■ **Extracted records**:
· · · · ·

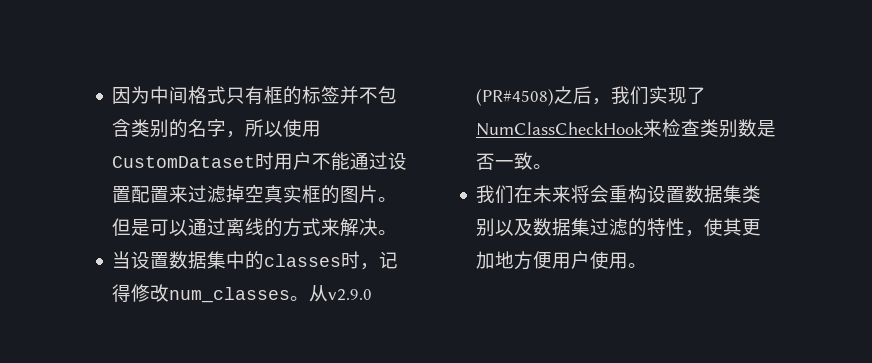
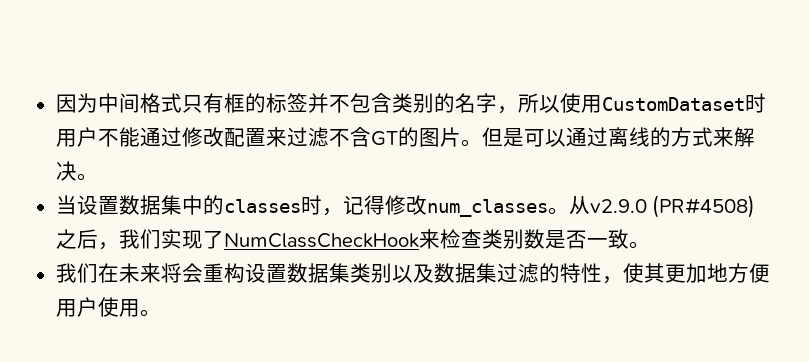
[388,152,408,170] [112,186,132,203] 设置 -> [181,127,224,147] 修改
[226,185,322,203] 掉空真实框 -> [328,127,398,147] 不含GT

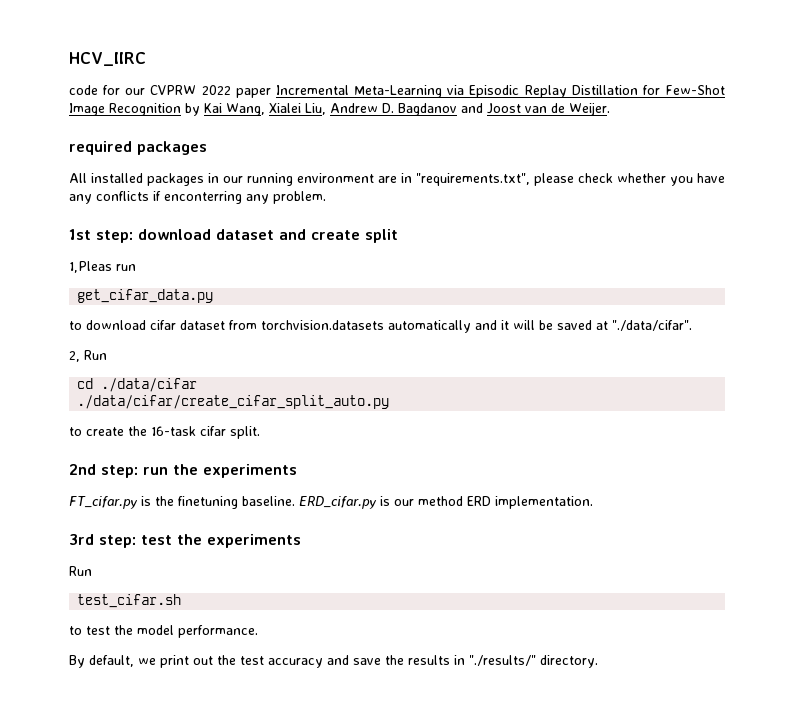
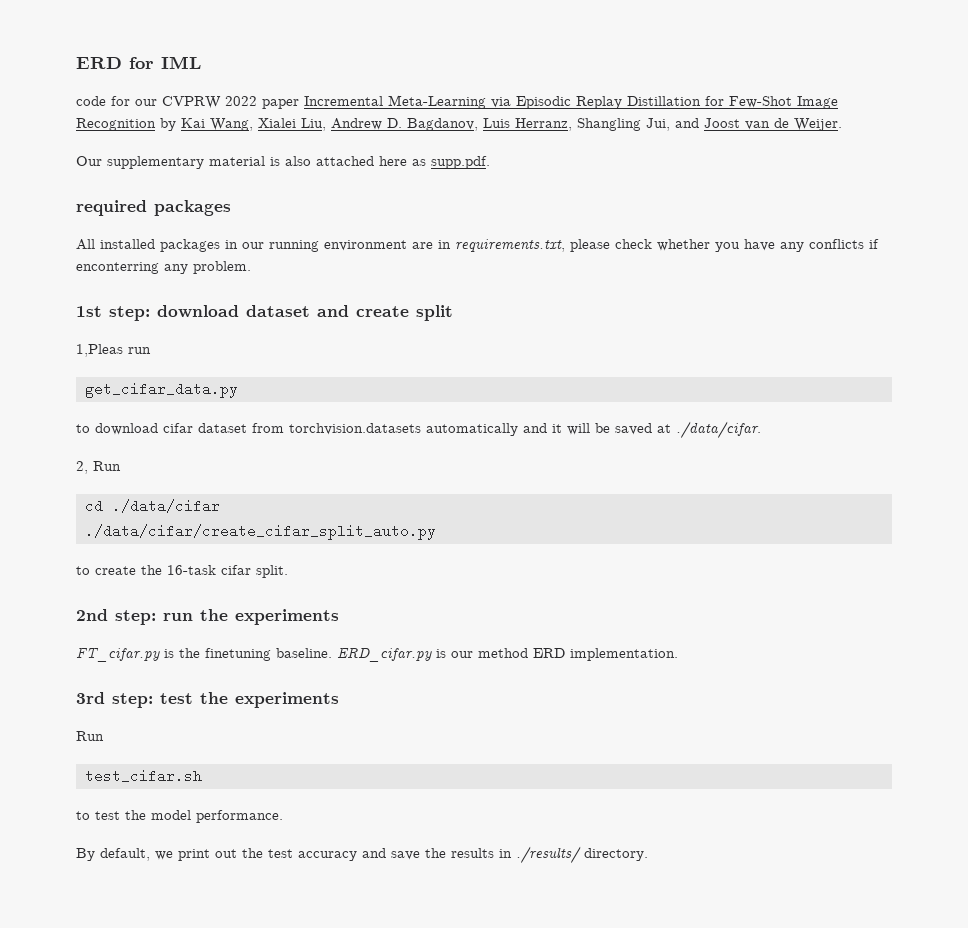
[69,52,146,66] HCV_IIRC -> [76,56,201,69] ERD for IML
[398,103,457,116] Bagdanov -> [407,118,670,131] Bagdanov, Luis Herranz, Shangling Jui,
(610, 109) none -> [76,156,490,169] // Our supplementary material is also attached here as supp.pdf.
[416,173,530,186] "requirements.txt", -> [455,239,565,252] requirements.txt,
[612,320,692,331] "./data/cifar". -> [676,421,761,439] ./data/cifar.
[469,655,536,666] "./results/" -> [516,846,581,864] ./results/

· · · · ·

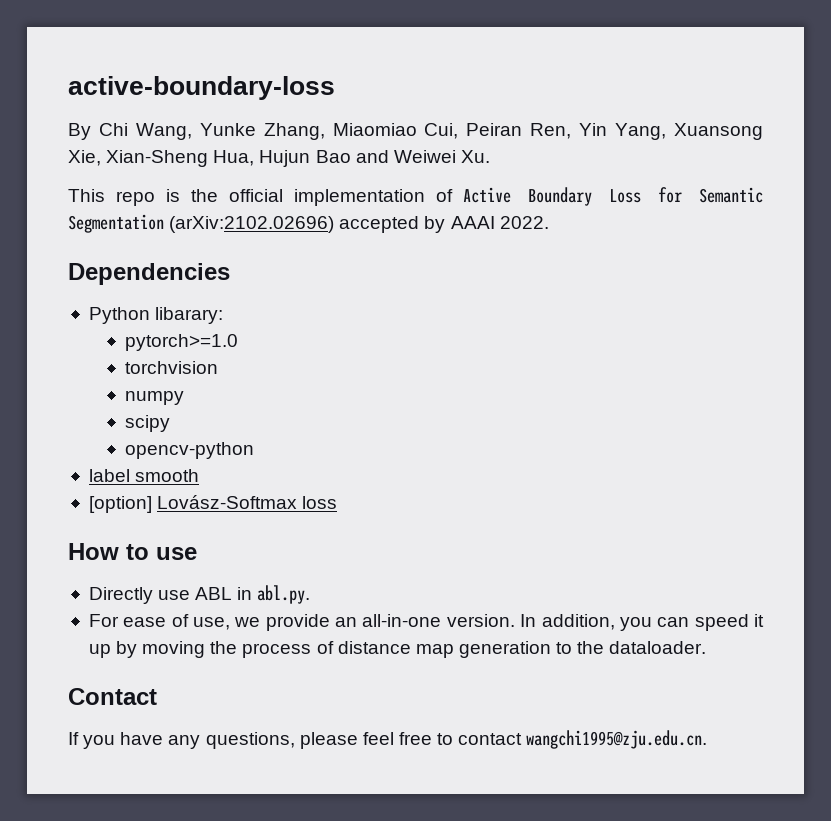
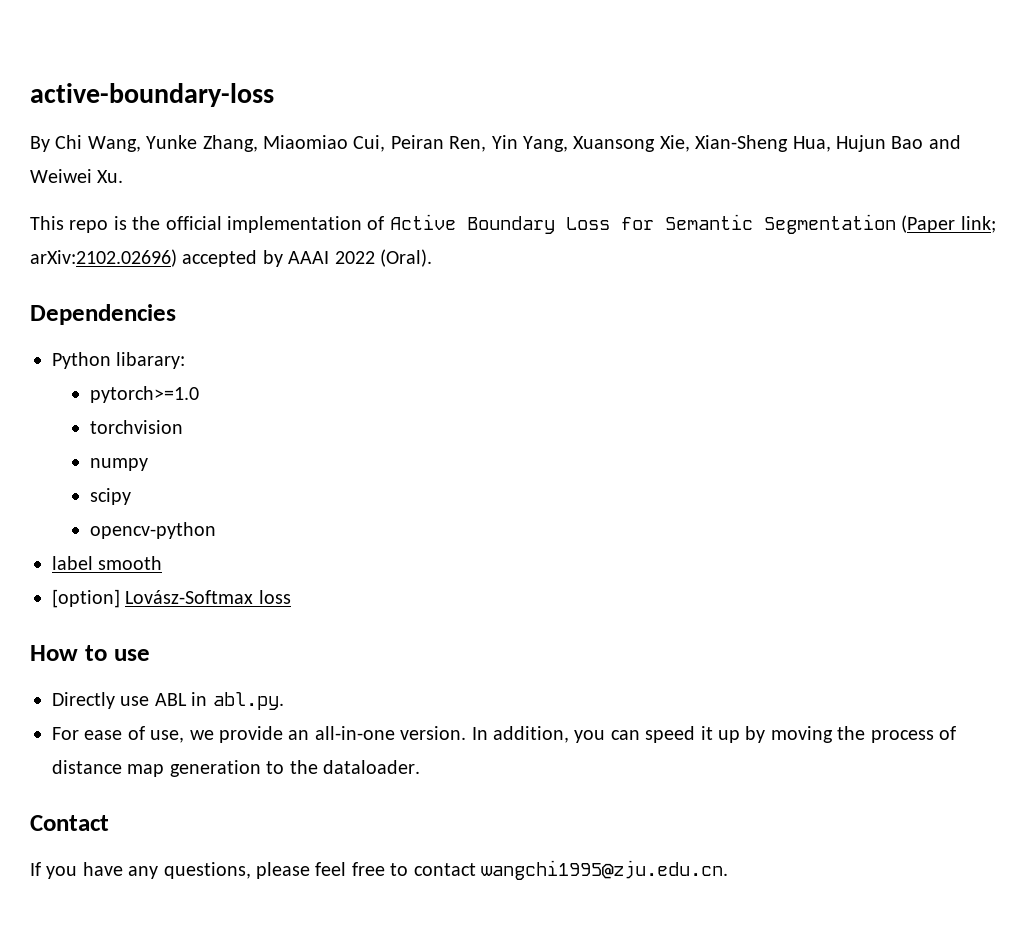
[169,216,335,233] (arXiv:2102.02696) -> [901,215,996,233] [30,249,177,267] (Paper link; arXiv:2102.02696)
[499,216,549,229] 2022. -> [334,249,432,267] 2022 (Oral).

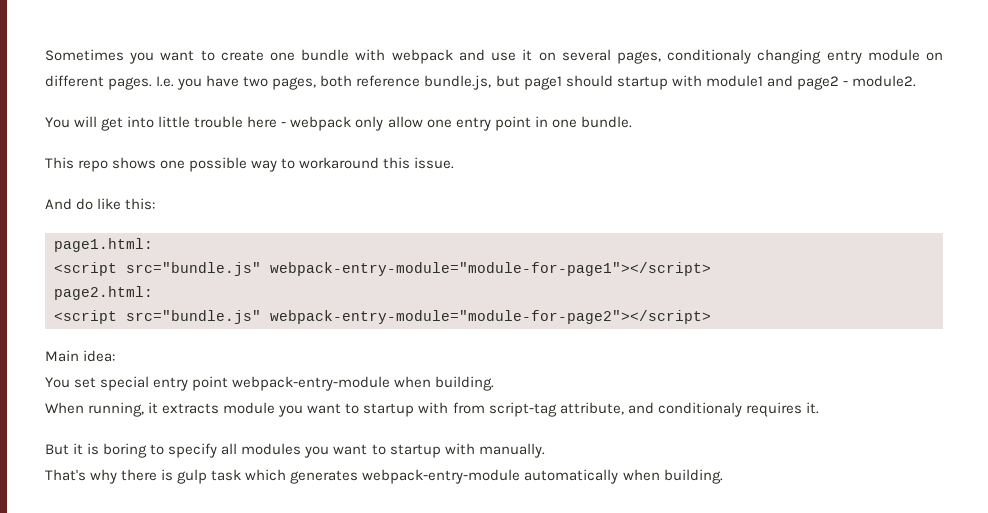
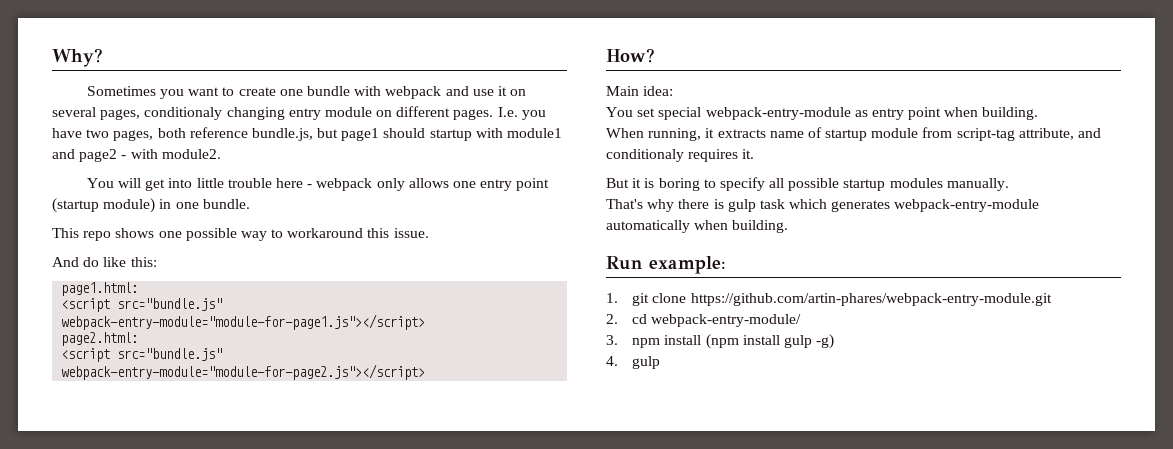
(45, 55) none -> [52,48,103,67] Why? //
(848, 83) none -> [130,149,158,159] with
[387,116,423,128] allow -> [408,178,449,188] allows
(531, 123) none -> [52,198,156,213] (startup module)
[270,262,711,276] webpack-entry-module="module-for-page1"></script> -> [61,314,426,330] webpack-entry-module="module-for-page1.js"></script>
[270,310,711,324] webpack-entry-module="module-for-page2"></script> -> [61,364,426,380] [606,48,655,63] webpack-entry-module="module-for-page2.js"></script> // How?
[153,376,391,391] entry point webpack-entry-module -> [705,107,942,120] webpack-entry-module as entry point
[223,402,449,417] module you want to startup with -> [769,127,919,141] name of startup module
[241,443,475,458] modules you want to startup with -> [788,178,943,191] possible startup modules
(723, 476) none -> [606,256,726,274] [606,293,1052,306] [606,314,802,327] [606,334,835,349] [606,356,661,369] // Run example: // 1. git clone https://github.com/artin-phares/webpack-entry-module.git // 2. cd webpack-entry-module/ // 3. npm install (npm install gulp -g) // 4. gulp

· · · · ·

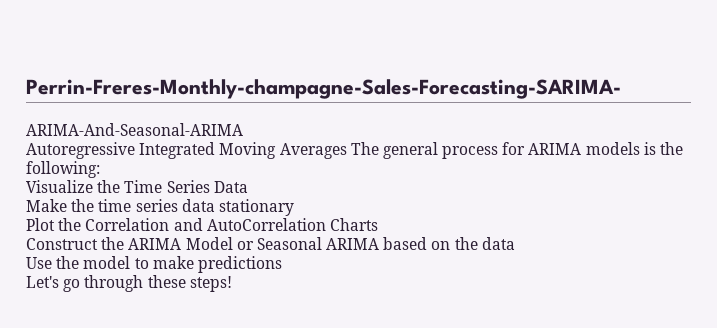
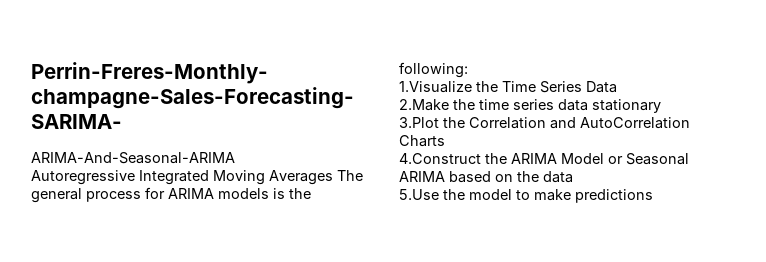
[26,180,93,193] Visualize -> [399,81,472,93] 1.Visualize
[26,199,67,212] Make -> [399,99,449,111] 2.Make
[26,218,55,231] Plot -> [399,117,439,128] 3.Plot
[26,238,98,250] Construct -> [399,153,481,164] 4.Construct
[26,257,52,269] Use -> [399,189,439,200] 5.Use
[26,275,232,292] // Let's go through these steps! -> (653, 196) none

· · · · ·

■ **Your instructions**:
Copy out the lines above from the line containing "[388,152,408,170] [112,186,132,203] 设置" through the line containing "(610, 109) none", exactly, and keep the pictures out.

■ **Exercise solution**:
[388,152,408,170] [112,186,132,203] 设置 -> [181,127,224,147] 修改
[226,185,322,203] 掉空真实框 -> [328,127,398,147] 不含GT

[69,52,146,66] HCV_IIRC -> [76,56,201,69] ERD for IML
[398,103,457,116] Bagdanov -> [407,118,670,131] Bagdanov, Luis Herranz, Shangling Jui,
(610, 109) none -> [76,156,490,169] // Our supplementary material is also attached here as supp.pdf.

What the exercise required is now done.